** BEGIN Selected extract **

Re: Possible major bug in PlPython (plus some other ideas)

From
Kevin Jacobs
Date:
Hi Bradley,

Thanks for the response!  I'm very relieved to get feedback on my
suggestions.

On Fri, 9 Nov 2001, Bradley McLean wrote:

> * Kevin Jacobs (jacobs@penguin.theopalgroup.com) [011109 08:59]:
> >
> >   1) If Plpython is installed as a trusted language, and from what little I
> >      can glean from the documentation, it should not have any filesystem access.
> >      However, the default behavior of the restricted execution environment
> >      being used allows read-only filesystem access.
> >...
> >      It is fairly easy to override this method to unconditionally raise an
> >      access exception.
>
> Agreed.  Just to amplify the point below, there is currently no
> distinction between trusted and untrusted in PLpython (hmm, need
> a doc change to identify this?).  lanpltrusted appears nowhere
> in the implementation.

Actually, I'm mostly unaware of how createlang works, but I assumed that
plpython was installed as a trusted backend.  Can anyone clarify _exactly_
what is meant by a 'trusted'?

To fix this issue, is it better to create a C-API method override to RExec
or should we implement a real plpy.py module that does this (and some of the
rest of my suggestions).  I'd prefer the module, since it is _much_ easier
to do, though it does incur some extra overhead.

> >   4) Plpython does not use the standard Python boolean checks, which is also
> >      not very Pythonic and somewhat confusing:
> > ...

** END Selected extract **

→ **Goal 1**
Answer these about the PlPython thread:
(a) What kind of filesystem access does the default restricted execution environment allow?
(b) Which identifier does Bradley McLean say appears nowhere in the implementation?
(c) Which fix does Kevin Jacobs prefer: a C-API method override to RExec, or a real plpy.py module?
→ **Goal 2**
Copy the part of the PlPython thread between "Actually, I'm mostly" and "some extra overhead.", inclusive.
→ **Goal 3**
How would the PlPython thread go on after its last line?

** BEGIN Raw records **

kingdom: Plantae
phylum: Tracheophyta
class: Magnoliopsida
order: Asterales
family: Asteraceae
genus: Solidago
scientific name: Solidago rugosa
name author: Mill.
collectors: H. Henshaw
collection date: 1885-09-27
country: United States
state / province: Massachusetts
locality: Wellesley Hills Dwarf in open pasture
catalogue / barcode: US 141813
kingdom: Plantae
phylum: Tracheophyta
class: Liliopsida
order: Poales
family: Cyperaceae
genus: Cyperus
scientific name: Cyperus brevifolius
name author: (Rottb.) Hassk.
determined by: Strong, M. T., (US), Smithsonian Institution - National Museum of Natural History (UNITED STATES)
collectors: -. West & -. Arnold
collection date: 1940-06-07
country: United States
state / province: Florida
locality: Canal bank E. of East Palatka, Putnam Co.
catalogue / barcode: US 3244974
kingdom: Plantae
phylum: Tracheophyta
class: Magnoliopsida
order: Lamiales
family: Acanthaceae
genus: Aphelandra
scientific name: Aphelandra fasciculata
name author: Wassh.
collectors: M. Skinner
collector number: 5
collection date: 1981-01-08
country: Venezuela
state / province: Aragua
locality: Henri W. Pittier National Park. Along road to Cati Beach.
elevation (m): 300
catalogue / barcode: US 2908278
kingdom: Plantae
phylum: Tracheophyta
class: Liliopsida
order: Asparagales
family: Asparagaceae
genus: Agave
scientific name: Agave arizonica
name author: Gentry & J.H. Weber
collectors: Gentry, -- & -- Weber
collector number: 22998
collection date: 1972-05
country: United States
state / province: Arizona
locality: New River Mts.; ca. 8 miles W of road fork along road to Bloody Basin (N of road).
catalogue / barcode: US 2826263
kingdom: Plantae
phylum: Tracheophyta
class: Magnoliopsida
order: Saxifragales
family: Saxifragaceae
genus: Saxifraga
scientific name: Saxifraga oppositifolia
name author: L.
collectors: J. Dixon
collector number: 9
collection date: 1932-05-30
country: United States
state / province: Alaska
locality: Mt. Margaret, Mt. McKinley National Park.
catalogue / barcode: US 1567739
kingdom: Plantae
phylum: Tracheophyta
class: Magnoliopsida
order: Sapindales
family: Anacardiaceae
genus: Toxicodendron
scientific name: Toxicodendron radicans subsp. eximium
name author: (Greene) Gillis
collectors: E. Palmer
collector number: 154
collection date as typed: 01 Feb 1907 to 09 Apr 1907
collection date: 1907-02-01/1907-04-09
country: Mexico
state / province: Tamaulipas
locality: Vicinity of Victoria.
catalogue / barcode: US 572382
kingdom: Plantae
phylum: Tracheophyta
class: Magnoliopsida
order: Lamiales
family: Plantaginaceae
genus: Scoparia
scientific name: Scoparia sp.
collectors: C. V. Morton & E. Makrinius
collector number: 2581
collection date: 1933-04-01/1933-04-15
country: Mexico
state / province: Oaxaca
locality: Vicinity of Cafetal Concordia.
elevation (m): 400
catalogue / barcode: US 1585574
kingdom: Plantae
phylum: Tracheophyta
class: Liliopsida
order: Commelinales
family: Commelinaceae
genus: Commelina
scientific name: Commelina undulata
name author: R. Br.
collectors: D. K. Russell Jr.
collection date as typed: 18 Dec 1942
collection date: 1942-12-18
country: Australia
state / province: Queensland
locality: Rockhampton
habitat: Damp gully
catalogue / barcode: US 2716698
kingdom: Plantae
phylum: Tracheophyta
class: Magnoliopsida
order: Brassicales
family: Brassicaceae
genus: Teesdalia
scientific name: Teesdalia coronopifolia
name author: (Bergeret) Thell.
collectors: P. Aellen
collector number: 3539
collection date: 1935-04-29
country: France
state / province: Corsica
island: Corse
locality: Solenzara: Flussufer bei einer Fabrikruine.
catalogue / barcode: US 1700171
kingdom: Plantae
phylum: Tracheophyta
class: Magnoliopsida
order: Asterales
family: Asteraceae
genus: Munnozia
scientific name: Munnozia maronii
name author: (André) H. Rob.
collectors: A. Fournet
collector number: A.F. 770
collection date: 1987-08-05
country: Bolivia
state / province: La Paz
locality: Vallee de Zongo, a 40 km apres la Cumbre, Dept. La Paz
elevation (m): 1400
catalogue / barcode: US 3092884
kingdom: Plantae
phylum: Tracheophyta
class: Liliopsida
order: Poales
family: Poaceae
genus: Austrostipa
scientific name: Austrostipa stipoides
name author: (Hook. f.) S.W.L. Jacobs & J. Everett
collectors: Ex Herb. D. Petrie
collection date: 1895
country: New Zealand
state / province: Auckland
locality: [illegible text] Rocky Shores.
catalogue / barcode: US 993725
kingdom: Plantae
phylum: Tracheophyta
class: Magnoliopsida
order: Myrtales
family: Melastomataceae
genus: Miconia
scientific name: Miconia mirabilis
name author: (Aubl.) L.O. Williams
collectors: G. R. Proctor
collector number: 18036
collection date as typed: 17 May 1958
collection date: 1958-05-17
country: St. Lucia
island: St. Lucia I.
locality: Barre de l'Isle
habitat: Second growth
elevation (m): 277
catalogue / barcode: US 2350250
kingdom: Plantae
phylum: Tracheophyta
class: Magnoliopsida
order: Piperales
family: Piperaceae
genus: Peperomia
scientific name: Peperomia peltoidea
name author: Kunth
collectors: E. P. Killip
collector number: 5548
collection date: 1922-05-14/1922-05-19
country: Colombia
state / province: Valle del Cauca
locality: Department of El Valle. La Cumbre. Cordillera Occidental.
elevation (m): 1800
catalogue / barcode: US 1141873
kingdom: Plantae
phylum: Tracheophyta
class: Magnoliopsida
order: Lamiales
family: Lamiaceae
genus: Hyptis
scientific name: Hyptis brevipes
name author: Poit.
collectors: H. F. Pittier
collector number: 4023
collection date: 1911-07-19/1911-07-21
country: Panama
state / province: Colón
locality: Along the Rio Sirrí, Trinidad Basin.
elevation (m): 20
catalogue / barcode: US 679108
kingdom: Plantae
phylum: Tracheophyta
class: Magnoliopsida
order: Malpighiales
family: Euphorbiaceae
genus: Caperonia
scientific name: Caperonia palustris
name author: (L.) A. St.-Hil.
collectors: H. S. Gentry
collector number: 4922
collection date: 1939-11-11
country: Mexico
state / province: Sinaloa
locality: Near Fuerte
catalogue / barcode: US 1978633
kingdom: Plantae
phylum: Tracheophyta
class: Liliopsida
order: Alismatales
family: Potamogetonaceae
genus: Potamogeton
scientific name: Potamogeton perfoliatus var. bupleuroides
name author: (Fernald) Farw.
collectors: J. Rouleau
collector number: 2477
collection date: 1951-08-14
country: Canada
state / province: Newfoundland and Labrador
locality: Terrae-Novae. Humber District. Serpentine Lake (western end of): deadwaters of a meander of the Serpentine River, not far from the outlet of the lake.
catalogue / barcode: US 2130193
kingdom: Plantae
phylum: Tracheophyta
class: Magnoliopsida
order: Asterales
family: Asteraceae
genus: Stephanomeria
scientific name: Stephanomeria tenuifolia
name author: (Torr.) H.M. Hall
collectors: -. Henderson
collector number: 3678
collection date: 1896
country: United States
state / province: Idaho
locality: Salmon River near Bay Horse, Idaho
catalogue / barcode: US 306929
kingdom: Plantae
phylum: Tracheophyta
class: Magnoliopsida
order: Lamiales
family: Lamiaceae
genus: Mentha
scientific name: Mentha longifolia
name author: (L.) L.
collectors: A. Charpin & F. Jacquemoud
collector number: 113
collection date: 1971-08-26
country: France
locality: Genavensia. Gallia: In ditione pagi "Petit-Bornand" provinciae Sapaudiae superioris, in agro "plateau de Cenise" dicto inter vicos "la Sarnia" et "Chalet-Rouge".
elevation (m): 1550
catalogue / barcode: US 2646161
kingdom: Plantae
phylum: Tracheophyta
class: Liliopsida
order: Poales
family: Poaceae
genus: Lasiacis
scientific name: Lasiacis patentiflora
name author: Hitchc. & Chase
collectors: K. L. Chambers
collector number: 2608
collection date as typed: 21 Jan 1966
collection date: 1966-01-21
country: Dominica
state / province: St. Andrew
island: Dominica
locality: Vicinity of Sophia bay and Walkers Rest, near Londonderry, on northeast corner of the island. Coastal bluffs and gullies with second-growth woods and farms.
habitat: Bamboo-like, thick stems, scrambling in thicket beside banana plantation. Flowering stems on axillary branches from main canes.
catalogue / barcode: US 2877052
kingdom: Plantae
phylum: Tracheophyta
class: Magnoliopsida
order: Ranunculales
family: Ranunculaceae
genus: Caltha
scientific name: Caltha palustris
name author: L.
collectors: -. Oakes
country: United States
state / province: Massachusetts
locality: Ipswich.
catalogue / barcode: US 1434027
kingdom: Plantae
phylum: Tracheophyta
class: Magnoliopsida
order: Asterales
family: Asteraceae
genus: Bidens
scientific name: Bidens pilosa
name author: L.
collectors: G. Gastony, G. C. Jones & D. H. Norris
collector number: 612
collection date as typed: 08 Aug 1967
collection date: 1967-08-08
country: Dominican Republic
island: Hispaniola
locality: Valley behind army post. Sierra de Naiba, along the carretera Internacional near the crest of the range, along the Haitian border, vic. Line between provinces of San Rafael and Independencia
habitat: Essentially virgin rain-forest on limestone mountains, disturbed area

** END Raw records **

→ **Exercise output 1**
(a) Read-only filesystem access.
(b) lanpltrusted.
(c) A real plpy.py module.

→ **Exercise output 2**
Actually, I'm mostly unaware of how createlang works, but I assumed that
plpython was installed as a trusted backend.  Can anyone clarify _exactly_
what is meant by a 'trusted'?

To fix this issue, is it better to create a C-API method override to RExec
or should we implement a real plpy.py module that does this (and some of the
rest of my suggestions).  I'd prefer the module, since it is _much_ easier
to do, though it does incur some extra overhead.

→ **Exercise output 3**
> >      I suggest changing the semantics of boolean return values to use
> >      PyObject_IsTrue(PyObject *o) to properly test for truth values.
>
> Agree.  Is this the only type that needs special treatment?

Virtually all the other basic types will usually do the right thing.
We could add support for array conversions:
  Python [1,2,3] => Postgres INTEGER[] {1,2,3}

Can you think of any others?

> >   6) [Very low priority] Its not insane to consider a Plpython procedure
> >      that spawns off a Python thread to do background processing tasks.
> >      This is obviously something that will only be possible in an untrusted
> >      version of the interpreter.  Also, if the SPI interface is thread-safe,
> >      then it may be useful to release the Python interpreter lock around
> >      some of the SPI calls.
>
> Three weeks ago, I really wanted a feature like this, but I've slowly
> been convincing myself that it's a bad idea.  Consider the effects of
> a race condition in user generated threaded python code that results
> in a deadlock within the backend.

I'm not completely sold on this either.  I'm going to let this idea
percolate for a while and wait to see if I can find a need for it.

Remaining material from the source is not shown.